Tasks for this exercise |
[1] According to the text about following Jesus, what two cities did St. Augustine say have always existed?
[2] Extend the text about following Jesus, picking up right after its final sentence.

Text |
####

The problem is, when you put forth this image of Jesus, you end up forgetting a basic fact of His life – He came into the world and it rejected him consistently until it put Him to death.
Yes, Jesus was a loving Man who showed endless mercy and love to those around Him, but he never minced words. He knew he was preaching to a world that would reject Him during his life on Earth because he was preaching what God wanted, not what man wanted. As a reading through our history in Holy Scripture will show, we consistently chose ourselves over God. When God sends His prophets to preach repentance and a return to the Ways of the Lord... well, we usually kill them.
Into this world Jesus was born, to call the world back to the Lord and redeem fallen mankind. This was certainly not a peaceful mission. Jesus came on a mission that resulted in an entire reordering of the cosmos, forever altering the connection between mankind and God.
This was a big change, and we Episcopalians know, people tend be slightly resistant of change.
In today's shocking Gospel passage Jesus is addressing his followers. It seems that some of those following Jesus thought this might actually be an easy mission, where things would just fall into place. People would encounter Jesus and simply follow him. But Jesus could see into the heart of mankind and knew that his offer of a new, redeemed world that followed God and not the will of man, would not be accepted by many.
Jesus' predictions of households being split in two came to bear during his earthly ministry and even more intensely in the immediate years after his Resurrection and Ascension. The religion of Israel was torn in two by those who accepted Jesus as the Messiah and those who did not.
Now through the next two millennia Christianity grew to become the predominant faith of the world, yet it never forgot its radical nature. Jesus word's of division made sense to His followers, because to follow Jesus was always seen as radical act, a choice to accept God's grace and follow Him over and against our own sinful wills and desire. As St. Augustine put it, there have always been two cities: the City of God and the City of Man. Even with Christianity growing each and every century of these millennia, that choice was always there. Christians were always confronted with brothers and sisters and who chose the City of Man, and their own will and desires over that of God.
Yet something strange happened here a 100 years ago. We got a bit conceited and thought the battle was over. We thought there was simply no one left in the Western World who hadn't chosen the City of God over the City of Man. So we got lazy. Having declared victory, we forgot that our own sinful will would always be a temptation. But because we didn't think we needed to hear it, we stopped remembering the challenging words of Christ, we only remembered Him smiling and encouraging us, because we couldn't possibly be doing anything that would make Him challenge us!
So here we are today, and it's abundantly clear that we have residency in the City of God, but we live in the City of Man.
The teachings Jesus, His Holy Apostles and his Holy Church have given to us still challenge us in the Church and in the World today. I could go through and list each and every issue that Bible and the Church have laid out where the difference between our desire and God's desire is, but I don't think that would be all that helpful, because it really boils down to that one question: Do you choose yourself or do you choose God?

####

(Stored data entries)
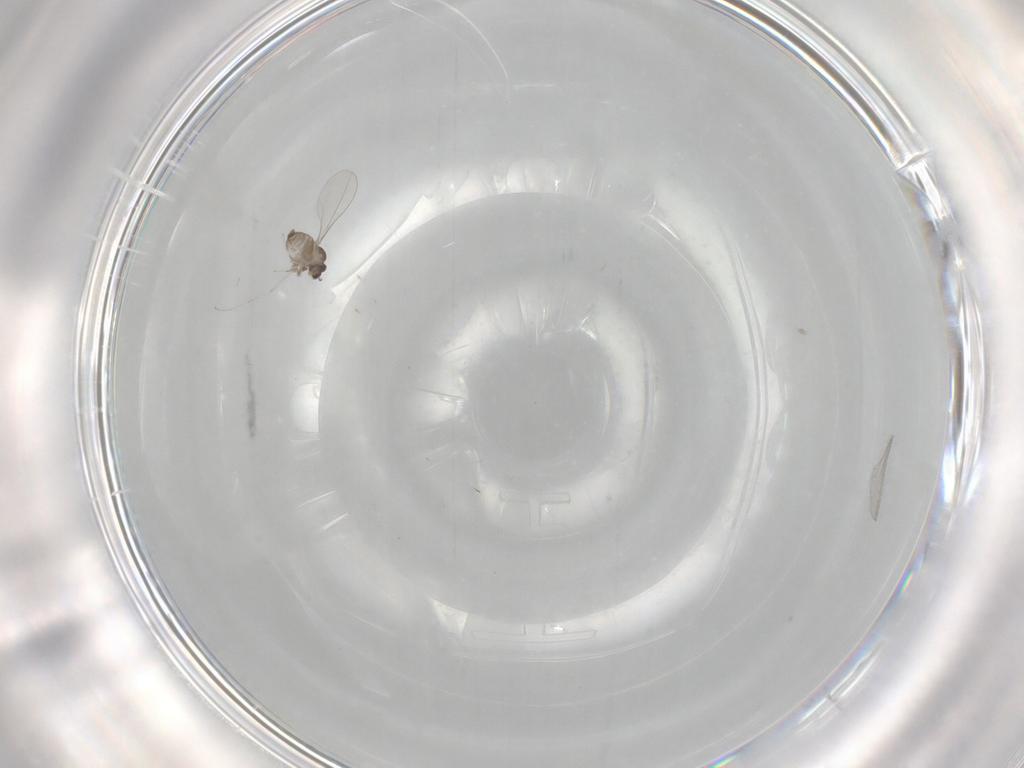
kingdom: Animalia
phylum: Arthropoda
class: Insecta
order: Diptera
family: Cecidomyiidae
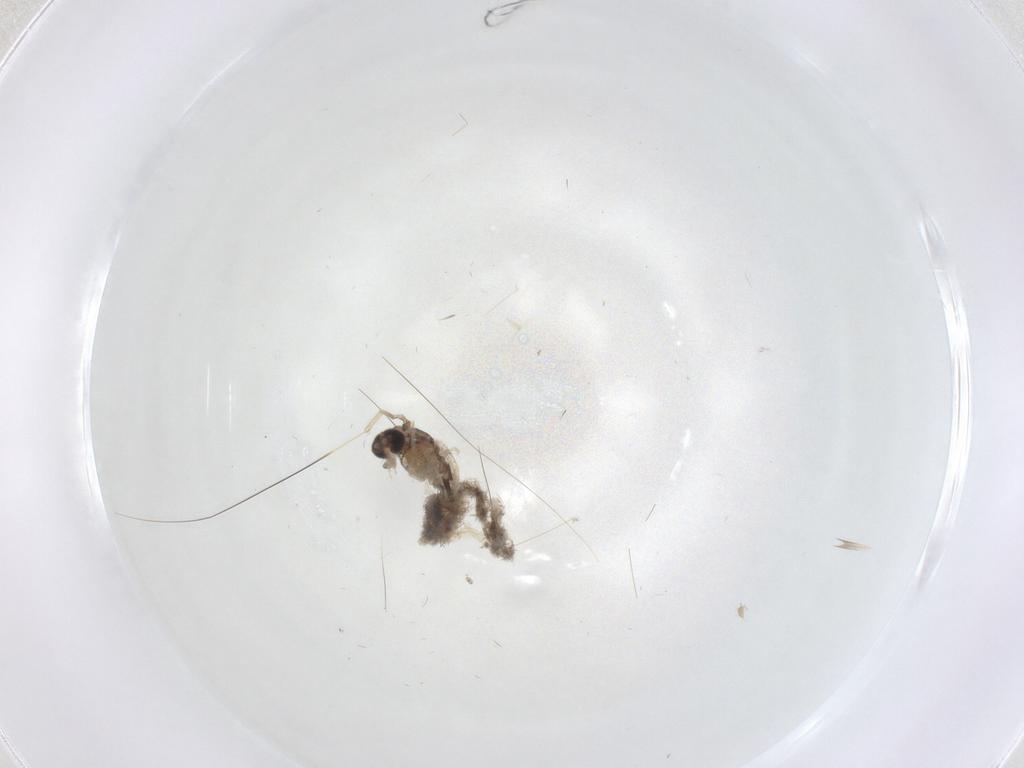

####

Answers per task |
[1] The City of God and the City of Man.

[2]
During my years as an atheist I was firmly in the camp of those who chose themselves. As someone who refused to believe in anything bigger than mankind, I used my own thoughts, my own intellect as the final guide and arbiter on all things. I refused to believe in any universal standard of good or bad, right or wrong. This lead me to a very narcissistic life when I made myself a god capable of judgment. It led to unfair judgments on others and a morality based around what was easy for me and my friends.
C.S. Lewis tells us in his book Mere Christianity that he was the saddest man in all of England the first night he got down on his knees and prayed, and that sounds strange to many. For me, however, it makes perfect sense. That day I had my light bulb moment, when I knew that that letter I was reading by St. Paul contained the capital T Truth, I knew everything had changed, and I was not happy. For in that moment, what wasn't running through my mind was God Loves Me!, but instead: this means I was wrong! Being the fallen man that I am, my pride was bruised. This revelation meant there was a right and wrong, there was good and bad, and it was not me who made the determination, it was He who made me and all of creation who was judge of all this.
It took me a year to get over myself and realize that this was a gift from God not a curse. Quite frankly it made my life quite easier. I can tell you from my brief attempt at trying to be an omnipotent god who knew right and wrong, it's not an easy job! But once I got past this, it made my life so much happier, it made all the pieces of my life fall into place.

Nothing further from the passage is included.